Using both FSDP and TP is actually quite simple code wise when starting from our chapter 6 TP script.
Disclaimer this only works if you use pytorch's newer FSDP 2 api, which is still in alpha stages.
What does using these two together mean exactly? Let's get into an example with 6 GPUs, 2 way FSDP and 3 way TP:
When we first start out every gpu holds the full model. Then we shard the model into 3 pieces (our TP dimension). The 3 shards in the graphic above are red+orange, yellow+green, and blue+purple. Note that GPU 0 and GPU 3 have the exact same shard! This is because they are the same tensor parallel rank, but are different data parallel ranks. This means we have duplicated our model across our data parallel dimension.
When we apply FSDP in the next step, we split those duplicated shards! So Shard red+orange (which is duplicated on GPU 0 & 3) is split into two pieces (Shard red and Shard orange).
By the end we have 6 distinct shards of our model split on every GPU.
Now if you remember with FSDP, it does an allgather of all the shards before the forward pass. When GPU 0 & GPU 3 are executing their forward passes, they will gather the two shards (Shard red and Shard orange) into local memory to form Shard red+orange, so that each one can use the full shard during computation.
We are starting from our chapter 6 code, which already support TP. So we just need to add FSDP to the script:
The api is much simpler than FSDP 1 api, this is all we need to add after our TP code:
from torch.distributed._composable.fsdp import fully_shard
if mesh["dp"].size() > 1:
for layer in model.model.layers:
fully_shard(layer, mesh=mesh["dp"])
fully_shard(model, mesh=mesh["dp"])Note how we are passing our mesh["dp"] here to indicate that this is happening across our data parallel dimension.

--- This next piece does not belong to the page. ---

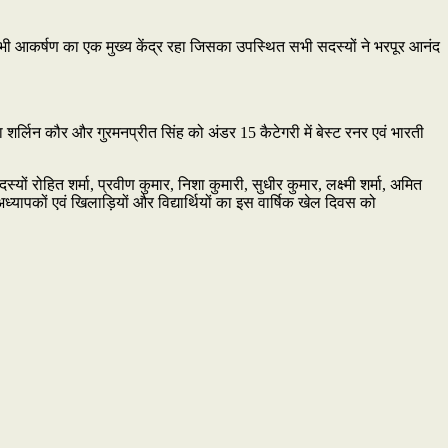
च भी आकर्षण का एक मुख्य केंद्र रहा जिसका उपस्थित सभी सदस्यों ने भरपूर आनंद
 तथा शर्लिन कौर और गुरमनप्रीत सिंह को अंडर 15 कैटेगरी में बेस्ट रनर एवं भारती
ोहित शर्मा, प्रवीण कुमार, निशा कुमारी, सुधीर कुमार, लक्ष्मी शर्मा, अमित
ापकों एवं खिलाड़ियों और विद्यार्थियों का इस वार्षिक खेल दिवस को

When creating our mesh we are going to set the TP size based on a CLI argument:
assert world_size % args.tp == 0
mesh = dist.device_mesh.init_device_mesh(
"cuda",
(world_size // args.tp, args.tp),
mesh_dim_names=("dp", "tp"),
)and add it to our argparser:
parser.add_argument("--tp", default=8, type=int)Here are some training results for 4 different setups of the TP size:
- 1x8 is 8 way TP, and no data parallelism.
--batch-size 18 --tp 8 - 2x4 is 4 way TP, with 2 groups of FSDP.
--batch-size 14 --tp 4 - 4x2 is 2 way TP, with 4 groups of FSDP.
--batch-size 10 --tp 2 - 8x1 is FSDP.
--batch-size 7 --tp 1
Note that all of these runs have the same --lr while having different batch sizes, which is why the loss curves are slightly different.